I have this bash script that lists all the jobs on jenkins. I have jobs with spaces within them and some without.

#!/bin/bash
for job in $(java -jar jenkins-cli.jar -s $JENKINS_URL -auth admin:admin list-jobs)
do
    file_name="$(echo "$job" | sed 's/ /-/g').xml"
    echo $file_name
    java -jar jenkins-cli.jar -s $JENKINS_URL get-job $job > $file_name
done

I have jobs called for example:

• new job
• test-job

When I run this script however I get the following result:

new.xml
job.xml
test-job.xml

Instead I would like to output:

new-job.xml
test-job.xml

What am I missing here?

CodePudding user response：

Bash for loops splits when they see any whitespace like space, tab, or newline. So, you should use IFS (Internal Field Separator)

If lines end with "\n", try adding IFS=$'\n' before the loop (you can use unset IFS to reset it later)

You have a lot of examples here: How do I split a string on a delimiter in Bash?

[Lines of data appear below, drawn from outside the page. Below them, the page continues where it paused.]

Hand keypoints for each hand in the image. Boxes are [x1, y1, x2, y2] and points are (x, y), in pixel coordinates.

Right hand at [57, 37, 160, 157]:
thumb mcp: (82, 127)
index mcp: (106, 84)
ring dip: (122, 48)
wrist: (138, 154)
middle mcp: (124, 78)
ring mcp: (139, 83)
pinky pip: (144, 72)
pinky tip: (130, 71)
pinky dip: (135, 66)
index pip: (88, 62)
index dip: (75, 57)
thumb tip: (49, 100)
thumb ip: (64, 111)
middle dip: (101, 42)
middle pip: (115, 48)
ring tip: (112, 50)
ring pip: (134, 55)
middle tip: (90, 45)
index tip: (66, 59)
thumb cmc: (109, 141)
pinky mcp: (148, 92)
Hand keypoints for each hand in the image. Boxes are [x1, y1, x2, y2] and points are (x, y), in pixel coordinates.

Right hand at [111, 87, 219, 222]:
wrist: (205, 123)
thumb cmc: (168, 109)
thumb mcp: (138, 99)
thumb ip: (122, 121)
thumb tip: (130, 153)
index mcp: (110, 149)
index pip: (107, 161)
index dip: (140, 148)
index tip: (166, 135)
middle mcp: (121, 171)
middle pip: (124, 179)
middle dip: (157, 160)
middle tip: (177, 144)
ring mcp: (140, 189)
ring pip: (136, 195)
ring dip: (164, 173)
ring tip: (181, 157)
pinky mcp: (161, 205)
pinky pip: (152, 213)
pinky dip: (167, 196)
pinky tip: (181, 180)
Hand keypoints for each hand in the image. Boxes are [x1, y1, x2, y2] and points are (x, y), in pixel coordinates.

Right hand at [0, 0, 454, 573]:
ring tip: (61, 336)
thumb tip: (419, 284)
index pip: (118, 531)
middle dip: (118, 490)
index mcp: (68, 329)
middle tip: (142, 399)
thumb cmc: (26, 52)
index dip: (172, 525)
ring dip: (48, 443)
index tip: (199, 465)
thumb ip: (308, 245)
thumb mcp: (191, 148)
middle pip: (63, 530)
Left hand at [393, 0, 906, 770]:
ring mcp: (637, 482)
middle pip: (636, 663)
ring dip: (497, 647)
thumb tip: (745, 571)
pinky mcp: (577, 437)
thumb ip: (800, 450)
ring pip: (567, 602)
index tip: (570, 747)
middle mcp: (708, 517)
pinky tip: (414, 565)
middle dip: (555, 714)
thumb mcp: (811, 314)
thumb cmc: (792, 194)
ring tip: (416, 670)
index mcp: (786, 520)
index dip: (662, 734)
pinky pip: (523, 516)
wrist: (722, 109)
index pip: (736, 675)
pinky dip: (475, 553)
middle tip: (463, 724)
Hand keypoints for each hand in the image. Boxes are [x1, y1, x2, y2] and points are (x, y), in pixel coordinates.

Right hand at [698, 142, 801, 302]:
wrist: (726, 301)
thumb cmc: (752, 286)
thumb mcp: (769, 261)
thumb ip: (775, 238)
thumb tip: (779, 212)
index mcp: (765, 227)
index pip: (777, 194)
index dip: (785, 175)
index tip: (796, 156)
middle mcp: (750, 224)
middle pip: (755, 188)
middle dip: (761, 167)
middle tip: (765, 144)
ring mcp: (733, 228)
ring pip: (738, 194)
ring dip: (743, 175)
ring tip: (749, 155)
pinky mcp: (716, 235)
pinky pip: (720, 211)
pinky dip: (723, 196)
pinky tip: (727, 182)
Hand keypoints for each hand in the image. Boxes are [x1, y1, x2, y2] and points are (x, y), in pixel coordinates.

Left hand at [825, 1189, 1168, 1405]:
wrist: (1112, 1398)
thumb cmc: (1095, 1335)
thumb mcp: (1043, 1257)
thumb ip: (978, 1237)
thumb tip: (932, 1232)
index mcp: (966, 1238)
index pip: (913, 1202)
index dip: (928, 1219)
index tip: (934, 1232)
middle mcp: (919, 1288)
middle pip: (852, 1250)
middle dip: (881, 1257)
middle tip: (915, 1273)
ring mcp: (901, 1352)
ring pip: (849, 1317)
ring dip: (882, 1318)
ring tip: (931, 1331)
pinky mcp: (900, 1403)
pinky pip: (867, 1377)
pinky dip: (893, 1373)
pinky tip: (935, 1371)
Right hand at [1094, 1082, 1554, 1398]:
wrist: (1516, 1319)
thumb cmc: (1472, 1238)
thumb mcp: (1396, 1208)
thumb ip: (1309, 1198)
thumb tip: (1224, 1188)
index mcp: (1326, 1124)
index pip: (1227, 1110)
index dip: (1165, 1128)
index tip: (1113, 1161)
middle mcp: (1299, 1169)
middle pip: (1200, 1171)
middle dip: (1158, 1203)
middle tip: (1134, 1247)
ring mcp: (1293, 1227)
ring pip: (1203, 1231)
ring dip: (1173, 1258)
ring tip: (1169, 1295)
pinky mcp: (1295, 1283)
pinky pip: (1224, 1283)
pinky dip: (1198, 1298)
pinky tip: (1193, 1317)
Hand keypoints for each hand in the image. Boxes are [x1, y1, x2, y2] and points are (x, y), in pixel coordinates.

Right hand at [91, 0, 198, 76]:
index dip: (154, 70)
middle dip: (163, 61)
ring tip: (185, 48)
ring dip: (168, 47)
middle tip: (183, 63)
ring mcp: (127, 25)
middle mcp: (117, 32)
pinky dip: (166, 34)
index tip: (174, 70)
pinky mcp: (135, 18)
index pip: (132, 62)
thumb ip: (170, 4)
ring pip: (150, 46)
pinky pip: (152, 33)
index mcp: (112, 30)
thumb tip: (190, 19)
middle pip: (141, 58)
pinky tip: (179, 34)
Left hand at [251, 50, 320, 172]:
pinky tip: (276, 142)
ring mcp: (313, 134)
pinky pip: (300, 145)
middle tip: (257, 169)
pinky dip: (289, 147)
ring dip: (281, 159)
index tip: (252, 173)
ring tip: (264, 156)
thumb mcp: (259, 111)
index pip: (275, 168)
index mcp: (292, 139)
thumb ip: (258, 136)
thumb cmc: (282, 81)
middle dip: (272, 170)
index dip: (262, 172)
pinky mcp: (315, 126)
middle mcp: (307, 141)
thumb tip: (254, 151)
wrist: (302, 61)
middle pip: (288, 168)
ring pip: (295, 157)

CodePudding user response：

Space is also assigned to IFS by default and is respected during word splitting.

There are three common solutions here: First is to set IFS to $'\n' temporily, as already suggested by Atxulo. Second is to use a while read loop against a process substitution instance, which is useful for large or indefinite inputs. Third is to use readarray which stores all input to an array. This one I believe being most practical to your problem.

readarray -t jobs < <(java ...)

for job in "${jobs[@]}"; do

Your script also has other issues. First is unnecessary use of sed. Just use ${param//pat/rep}. You also allow multiple variables to undergo word splitting unnecessarily. Quote them.

Read the Bash manual for details.